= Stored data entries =

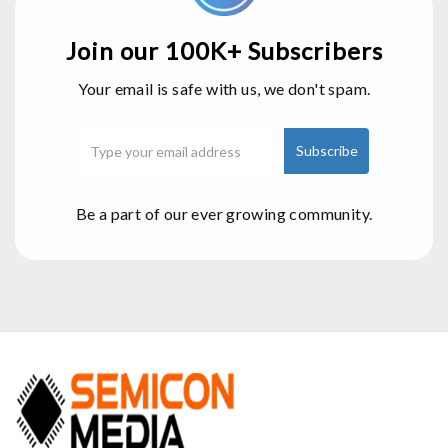
Join our 100K+ Subscribers
Your email is safe with us, we don't spam.
Be a part of our ever growing community.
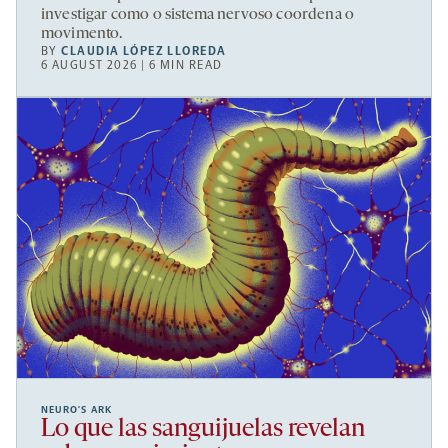
investigar como o sistema nervoso coordena o
movimento.
BY
CLAUDIA LÓPEZ LLOREDA
6 AUGUST 2026 | 6 MIN READ
NEURO’S ARK
Lo que las sanguijuelas revelan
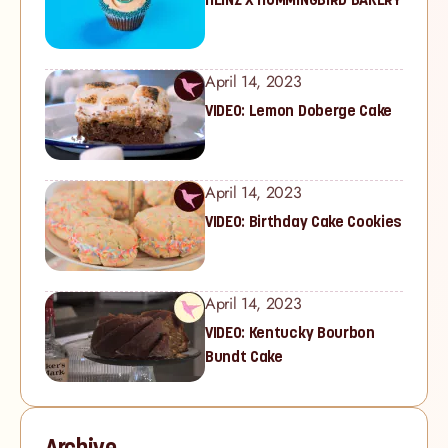
April 14, 2023
VIDEO: Lemon Doberge Cake
April 14, 2023
VIDEO: Birthday Cake Cookies
April 14, 2023
VIDEO: Kentucky Bourbon
Bundt Cake
Archive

= PROBLEM DESCRIPTION =
The copy you output must match the entries above exactly, except that it has no pictures.

= FINAL ANSWER =
Join our 100K+ Subscribers
Your email is safe with us, we don't spam.
Be a part of our ever growing community.
investigar como o sistema nervoso coordena o
movimento.
BY
CLAUDIA LÓPEZ LLOREDA
6 AUGUST 2026 | 6 MIN READ
NEURO’S ARK
Lo que las sanguijuelas revelan
April 14, 2023
VIDEO: Lemon Doberge Cake
April 14, 2023
VIDEO: Birthday Cake Cookies
April 14, 2023
VIDEO: Kentucky Bourbon
Bundt Cake
Archive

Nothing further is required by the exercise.